▸ TASKS TO CARRY OUT:
1. Answer these questions from the organ-builder text:
(a) In what year was the organ at St Margaret Lothbury built?
(b) In which church was the Salisbury Cathedral organ reinstalled in 1792?
(c) What company did Joseph William Walker later found?
2. Repeat the organ-builder text word for word, between "- Church of" and "Walker & Sons Ltd.", inclusive.
3. How would you render this sentence from the organ-builder text in Spanish: "England built an organ for Salisbury Cathedral which proved to be insufficiently powerful, and in 1792 was reinstalled in St Denys' Church, Warminster, Wiltshire."

▸ EXERCISE PASSAGE:

= = =

He left a list of the organs he built in an extant account book. They are those of:
- St. George's Chapel; Portsmouth Common, 1788
- St James's Church, Clerkenwell, and Fetter Lane Chapel, 1790
- Adelphi Chapel, 1791
- Gainsborough Church, Lincolnshire, 1793
- Newington Church, Surrey, and Blandford Forum Church, 1794
- St Peter's, Carmarthen, 1796
- St Margaret Lothbury, 1801
- Sardinian Embassy Chapel, Lincoln's Inn, London, 1802 (demolished)
- Church of St. Mary Magdalene, Newark-on-Trent, Nottinghamshire, 1803
- Sheffield Parish Church, St. Philip's, Birmingham, and St Martin Outwich, 1805
- Hinckley Parish Church, 1808
- St Thomas' Church, Stourbridge; Richmond, Yorkshire; Lancaster Priory, 1809
- Shiffnall, Salop, and Ulverston, 1811
- St Mary's Church, Islington, 1812
The 1809 organ at St Mary the Virgin, Bishops Cannings, Wiltshire is also attributed to him.

England built an organ for Salisbury Cathedral which proved to be insufficiently powerful, and in 1792 was reinstalled in St Denys' Church, Warminster, Wiltshire. Its organ case is described by Pevsner as "a delightful piece".

For a short while before his death, Joseph William Walker (1802–1870) was apprenticed to him. Walker later founded the company of J. W. Walker & Sons Ltd.

= = =

▸ MATERIAL PROVIDED:
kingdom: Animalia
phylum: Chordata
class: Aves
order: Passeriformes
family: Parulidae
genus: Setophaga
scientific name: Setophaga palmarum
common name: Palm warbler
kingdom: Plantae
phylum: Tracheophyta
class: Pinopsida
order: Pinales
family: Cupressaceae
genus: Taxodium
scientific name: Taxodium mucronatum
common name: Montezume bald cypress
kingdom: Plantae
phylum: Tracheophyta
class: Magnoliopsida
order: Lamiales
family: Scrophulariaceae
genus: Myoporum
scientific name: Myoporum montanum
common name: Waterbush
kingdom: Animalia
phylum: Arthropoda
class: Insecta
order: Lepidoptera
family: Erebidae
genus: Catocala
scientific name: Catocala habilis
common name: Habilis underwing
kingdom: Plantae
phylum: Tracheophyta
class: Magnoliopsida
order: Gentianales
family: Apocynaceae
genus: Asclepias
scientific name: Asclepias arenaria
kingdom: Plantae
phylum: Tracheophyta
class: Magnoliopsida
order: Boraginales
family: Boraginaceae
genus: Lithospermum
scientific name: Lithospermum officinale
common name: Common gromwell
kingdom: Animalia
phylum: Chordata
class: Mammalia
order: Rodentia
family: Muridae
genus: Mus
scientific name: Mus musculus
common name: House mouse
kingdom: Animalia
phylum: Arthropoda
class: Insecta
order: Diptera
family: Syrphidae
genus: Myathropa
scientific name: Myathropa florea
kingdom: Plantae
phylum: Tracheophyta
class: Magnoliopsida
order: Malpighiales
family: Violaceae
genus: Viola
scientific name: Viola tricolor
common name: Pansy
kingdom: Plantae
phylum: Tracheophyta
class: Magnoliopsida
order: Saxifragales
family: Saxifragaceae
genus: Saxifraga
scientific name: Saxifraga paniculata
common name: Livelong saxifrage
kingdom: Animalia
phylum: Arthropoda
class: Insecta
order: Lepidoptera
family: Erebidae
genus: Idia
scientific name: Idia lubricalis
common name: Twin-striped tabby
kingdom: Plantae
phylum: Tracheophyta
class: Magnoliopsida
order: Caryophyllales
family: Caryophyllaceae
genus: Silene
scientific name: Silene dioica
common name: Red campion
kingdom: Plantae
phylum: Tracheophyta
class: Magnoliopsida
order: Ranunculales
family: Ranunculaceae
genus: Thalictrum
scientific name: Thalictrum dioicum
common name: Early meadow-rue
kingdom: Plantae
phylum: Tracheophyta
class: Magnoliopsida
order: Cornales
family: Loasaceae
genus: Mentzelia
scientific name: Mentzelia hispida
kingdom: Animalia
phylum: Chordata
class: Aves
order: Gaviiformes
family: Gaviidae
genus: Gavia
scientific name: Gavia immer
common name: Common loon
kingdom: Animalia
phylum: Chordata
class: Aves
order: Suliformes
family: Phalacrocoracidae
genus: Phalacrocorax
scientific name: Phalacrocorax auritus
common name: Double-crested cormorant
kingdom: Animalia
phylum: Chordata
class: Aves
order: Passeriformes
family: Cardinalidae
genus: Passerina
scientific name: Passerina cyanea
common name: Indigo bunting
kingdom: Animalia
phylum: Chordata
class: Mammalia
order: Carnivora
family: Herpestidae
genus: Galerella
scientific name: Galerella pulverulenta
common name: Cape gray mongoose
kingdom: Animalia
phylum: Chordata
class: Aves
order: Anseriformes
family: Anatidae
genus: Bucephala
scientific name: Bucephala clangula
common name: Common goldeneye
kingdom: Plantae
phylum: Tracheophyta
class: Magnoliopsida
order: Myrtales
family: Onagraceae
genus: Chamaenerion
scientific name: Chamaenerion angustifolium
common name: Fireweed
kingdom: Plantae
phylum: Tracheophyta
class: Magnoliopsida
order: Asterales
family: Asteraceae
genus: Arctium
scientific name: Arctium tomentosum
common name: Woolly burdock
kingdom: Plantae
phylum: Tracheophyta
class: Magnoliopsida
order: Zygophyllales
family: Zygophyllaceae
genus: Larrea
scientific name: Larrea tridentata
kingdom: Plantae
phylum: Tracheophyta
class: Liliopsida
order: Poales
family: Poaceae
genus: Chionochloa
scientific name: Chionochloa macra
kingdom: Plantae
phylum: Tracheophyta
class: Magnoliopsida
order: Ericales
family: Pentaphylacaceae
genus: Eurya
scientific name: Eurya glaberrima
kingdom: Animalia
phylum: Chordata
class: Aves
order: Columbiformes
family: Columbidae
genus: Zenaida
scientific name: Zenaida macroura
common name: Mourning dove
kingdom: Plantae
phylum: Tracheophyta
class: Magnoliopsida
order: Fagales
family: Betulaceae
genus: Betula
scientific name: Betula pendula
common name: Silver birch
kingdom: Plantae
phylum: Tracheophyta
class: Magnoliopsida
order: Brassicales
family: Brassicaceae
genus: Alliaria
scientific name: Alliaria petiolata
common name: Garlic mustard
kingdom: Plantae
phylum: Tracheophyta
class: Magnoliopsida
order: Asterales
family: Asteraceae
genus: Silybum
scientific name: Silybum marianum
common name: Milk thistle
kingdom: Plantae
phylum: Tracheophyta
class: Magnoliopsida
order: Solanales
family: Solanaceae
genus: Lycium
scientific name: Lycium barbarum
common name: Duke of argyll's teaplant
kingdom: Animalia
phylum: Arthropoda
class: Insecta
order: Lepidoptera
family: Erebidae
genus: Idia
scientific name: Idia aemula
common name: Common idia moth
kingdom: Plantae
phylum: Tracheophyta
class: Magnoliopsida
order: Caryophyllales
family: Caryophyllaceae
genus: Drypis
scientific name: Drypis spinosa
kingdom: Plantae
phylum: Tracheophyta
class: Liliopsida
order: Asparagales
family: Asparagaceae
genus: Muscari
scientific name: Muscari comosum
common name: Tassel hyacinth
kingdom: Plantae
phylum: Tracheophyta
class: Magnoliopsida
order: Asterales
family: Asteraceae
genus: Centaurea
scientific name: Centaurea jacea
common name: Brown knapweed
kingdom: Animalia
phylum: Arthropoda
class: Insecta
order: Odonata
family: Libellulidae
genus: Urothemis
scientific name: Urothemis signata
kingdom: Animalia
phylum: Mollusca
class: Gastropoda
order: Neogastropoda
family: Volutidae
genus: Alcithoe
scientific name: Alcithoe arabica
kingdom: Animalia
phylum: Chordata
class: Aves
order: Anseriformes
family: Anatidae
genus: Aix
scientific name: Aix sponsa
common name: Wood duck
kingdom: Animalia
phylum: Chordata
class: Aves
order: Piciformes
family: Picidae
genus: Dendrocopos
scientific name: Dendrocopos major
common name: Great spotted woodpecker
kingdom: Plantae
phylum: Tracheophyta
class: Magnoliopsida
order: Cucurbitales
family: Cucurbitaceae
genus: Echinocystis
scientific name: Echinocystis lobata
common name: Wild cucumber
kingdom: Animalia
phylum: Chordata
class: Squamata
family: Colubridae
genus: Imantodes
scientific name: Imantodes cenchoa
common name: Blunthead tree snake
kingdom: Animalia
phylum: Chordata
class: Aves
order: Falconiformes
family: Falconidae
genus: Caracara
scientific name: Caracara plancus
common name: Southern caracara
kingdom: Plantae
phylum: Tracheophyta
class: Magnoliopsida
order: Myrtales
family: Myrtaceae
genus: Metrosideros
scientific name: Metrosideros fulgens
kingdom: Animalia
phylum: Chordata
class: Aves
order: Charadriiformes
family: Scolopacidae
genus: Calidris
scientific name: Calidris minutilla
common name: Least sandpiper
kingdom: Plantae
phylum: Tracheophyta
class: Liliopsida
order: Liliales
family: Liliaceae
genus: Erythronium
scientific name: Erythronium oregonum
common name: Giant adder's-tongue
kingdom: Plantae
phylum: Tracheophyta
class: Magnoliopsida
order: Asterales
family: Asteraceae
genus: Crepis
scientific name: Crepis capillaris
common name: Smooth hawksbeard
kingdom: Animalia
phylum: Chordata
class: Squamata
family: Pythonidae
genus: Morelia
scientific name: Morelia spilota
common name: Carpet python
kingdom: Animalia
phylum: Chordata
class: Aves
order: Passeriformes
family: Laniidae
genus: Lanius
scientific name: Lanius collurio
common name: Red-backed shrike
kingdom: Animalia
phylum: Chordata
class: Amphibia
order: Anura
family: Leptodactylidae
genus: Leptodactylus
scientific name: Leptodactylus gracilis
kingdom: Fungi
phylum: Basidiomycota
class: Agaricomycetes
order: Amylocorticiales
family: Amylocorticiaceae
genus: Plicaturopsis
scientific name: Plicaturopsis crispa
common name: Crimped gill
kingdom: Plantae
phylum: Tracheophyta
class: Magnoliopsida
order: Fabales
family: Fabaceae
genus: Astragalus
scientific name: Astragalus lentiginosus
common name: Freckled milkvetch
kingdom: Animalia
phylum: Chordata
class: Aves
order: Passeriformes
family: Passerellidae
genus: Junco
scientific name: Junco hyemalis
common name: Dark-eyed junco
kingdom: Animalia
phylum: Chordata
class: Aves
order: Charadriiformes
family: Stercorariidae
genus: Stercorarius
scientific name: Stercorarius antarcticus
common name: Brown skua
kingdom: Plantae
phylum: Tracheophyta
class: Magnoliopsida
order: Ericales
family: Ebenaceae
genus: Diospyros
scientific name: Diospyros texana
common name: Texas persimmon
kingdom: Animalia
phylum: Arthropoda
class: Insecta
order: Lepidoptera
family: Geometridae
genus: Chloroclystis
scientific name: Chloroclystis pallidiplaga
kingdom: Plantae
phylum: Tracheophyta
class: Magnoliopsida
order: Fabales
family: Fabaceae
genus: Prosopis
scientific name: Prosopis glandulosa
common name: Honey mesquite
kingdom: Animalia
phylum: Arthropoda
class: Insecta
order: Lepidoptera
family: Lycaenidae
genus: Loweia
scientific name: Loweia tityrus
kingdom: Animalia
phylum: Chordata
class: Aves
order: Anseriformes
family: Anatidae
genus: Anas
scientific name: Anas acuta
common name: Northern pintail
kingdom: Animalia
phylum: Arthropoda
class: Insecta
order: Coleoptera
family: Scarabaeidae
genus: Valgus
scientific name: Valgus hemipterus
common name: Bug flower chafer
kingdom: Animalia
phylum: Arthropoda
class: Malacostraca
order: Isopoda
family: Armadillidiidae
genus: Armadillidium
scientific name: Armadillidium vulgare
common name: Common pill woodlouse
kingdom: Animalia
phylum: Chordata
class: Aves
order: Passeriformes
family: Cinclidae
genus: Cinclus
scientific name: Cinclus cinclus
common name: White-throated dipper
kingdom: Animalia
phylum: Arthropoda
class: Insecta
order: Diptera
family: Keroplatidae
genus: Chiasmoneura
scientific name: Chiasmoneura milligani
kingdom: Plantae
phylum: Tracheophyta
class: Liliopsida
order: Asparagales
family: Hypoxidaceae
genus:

= = =

▸ SOLUTIONS PER TASK:
1.
(a) 1801
(b) St Denys' Church, Warminster, Wiltshire
(c) J. W. Walker & Sons Ltd.

2.
- Church of St. Mary Magdalene, Newark-on-Trent, Nottinghamshire, 1803
- Sheffield Parish Church, St. Philip's, Birmingham, and St Martin Outwich, 1805
- Hinckley Parish Church, 1808
- St Thomas' Church, Stourbridge; Richmond, Yorkshire; Lancaster Priory, 1809
- Shiffnall, Salop, and Ulverston, 1811
- St Mary's Church, Islington, 1812
The 1809 organ at St Mary the Virgin, Bishops Cannings, Wiltshire is also attributed to him.

England built an organ for Salisbury Cathedral which proved to be insufficiently powerful, and in 1792 was reinstalled in St Denys' Church, Warminster, Wiltshire. Its organ case is described by Pevsner as "a delightful piece".

For a short while before his death, Joseph William Walker (1802–1870) was apprenticed to him. Walker later founded the company of J. W. Walker & Sons Ltd.

3. England construyó un órgano para la catedral de Salisbury que resultó ser insuficientemente potente y que en 1792 fue reinstalado en la iglesia de St Denys, en Warminster, Wiltshire.